Many Italian banks are struggling to borrow on the private markets and want European Central Bank (ECB) help as they seek more than 55 billion euros (US$63 billion) in funding this year.
Even after removing the threat of major collapses by bailing out some of its lenders, Italy’s financial system is ill-equipped to support an economy at risk of slipping back into recession.
Italy’s banks are still dealing with the bad debt left by the last downturn and another would risk new loans turning sour.
Political uncertainty has meant a spike in borrowing costs for Italian banks since an anti-austerity government took power last year, with only heavyweights UniCredit SpA and Intesa Sanpaolo SpA able to raise unsecured debt.
Bailed-out Banca Monte dei Paschi di Siena SpA last week said that the ECB had warned it about the challenge of raising money this year, highlighting a pinch that was evident in the third quarter of last year, when the Bank of Italy said that 200 million euros more in senior debt expired than was issued.
“Net issuance levels are truly worrying,” Banor Capital’s head of fixed income Francesco Castelli said.
Italian banks rely on about 240 billion euros of ultracheap, longer-term funds borrowed from the ECB in 2016 and 2017, but that source of funding is now shut and without replacing so-called targeted longer-term refinancing operations (TLTRO) funds, Italian banks would see a drop in their net stable funding ratio (NSFR), a long-term liquidity measure monitored by regulators.
ECB policymakers have said they are considering a new type of multi-year loans to avoid a potential liquidity shock.
“We think there will be something akin to a new TLTRO offer that could help mitigate the increase in banks’ cost of funding,” Luca Manzoni, head of corporate at Banco BPM SpA, Italy’s third-largest bank, told a recent event.
A senior executive at another Italian bank said that this year looked difficult and he too expects the ECB to step in.

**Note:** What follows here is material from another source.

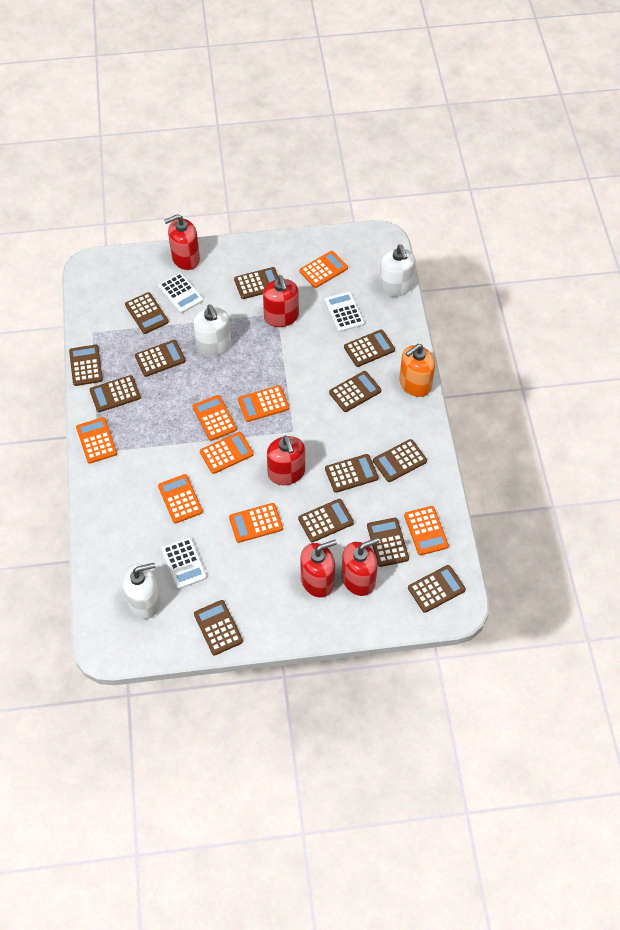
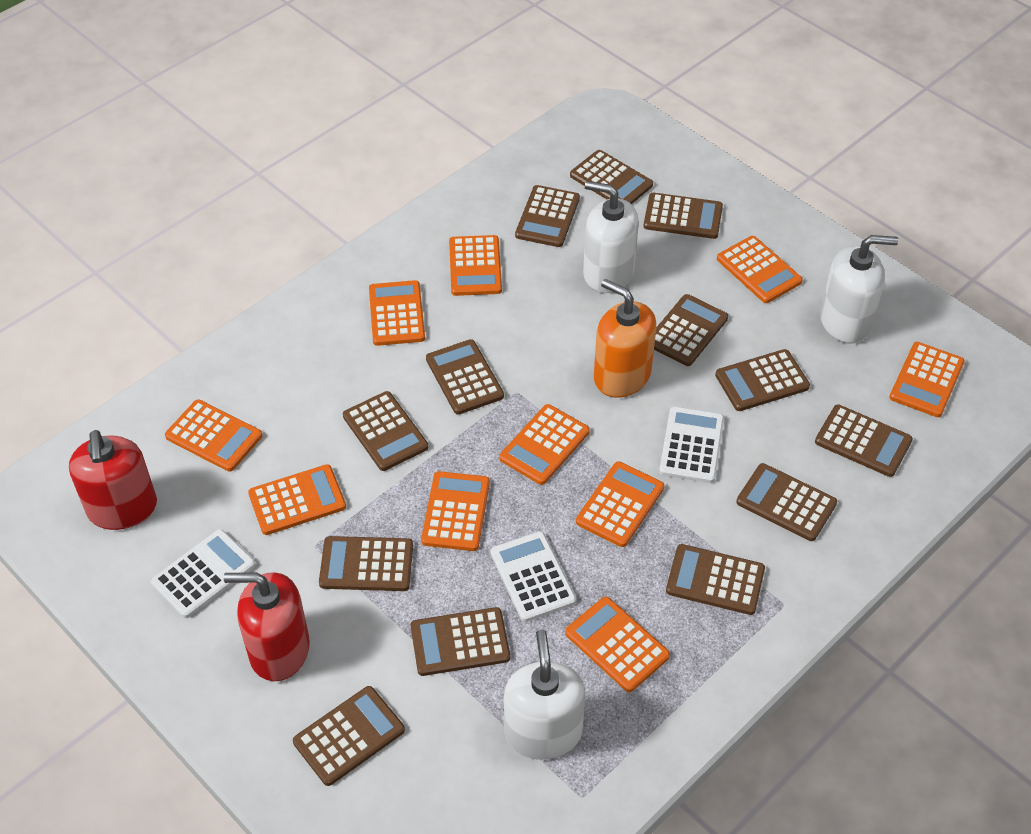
orange calculator: [76,417,117,464] [158,474,203,524] [193,395,237,441] [200,432,254,474] [229,503,283,543] [238,385,289,422] [299,251,348,288] [404,506,449,555] = 8 -> [165,399,262,472] [248,464,346,535] [369,280,425,346] [421,471,490,551] [449,235,502,296] [499,404,590,485] [565,597,670,692] [576,461,664,547] [717,236,803,303] [889,342,965,417] = 10
red soap dispenser: [164,214,200,270] [263,275,299,327] [267,435,305,485] [300,540,337,597] [341,537,379,596] = 5 -> [69,430,157,530] [224,572,310,681] = 2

The ECB declined to comment on whether it would offer new long-term financing for Italian banks, whose shares plunged on Tuesday after a source said it would make them tackle their existing problem loans in full by a set date.
From June this year, Italian banks will be forced to gradually exclude from NSFR calculations about 140 billion euros in TLTRO funds that are due to be repaid in June next year.
The head of funding at a large Italian bank highlighted the NSFR as one of the big hurdles this year, along with requirements to issue debt that can be wiped out to cover future losses.
He expects more Italian banks to follow UniCredit and UBI Banca SpA, the only two lenders to have issued so-called “senior non preferred” (SNP) bonds, riskier, costlier paper than can be used to meet loss-absorbing debt targets.
UniCredit, which is subject to tighter rules due to its size, last week paid 360 basis points over the swap rate to place a three-year SNP bond in the US.
Although less than the 420 basis point premium it paid last month on a similar five-year bond, it is a far cry from the 70 basis points paid a year ago on its first SNP bond and bankers said the market respite was temporary.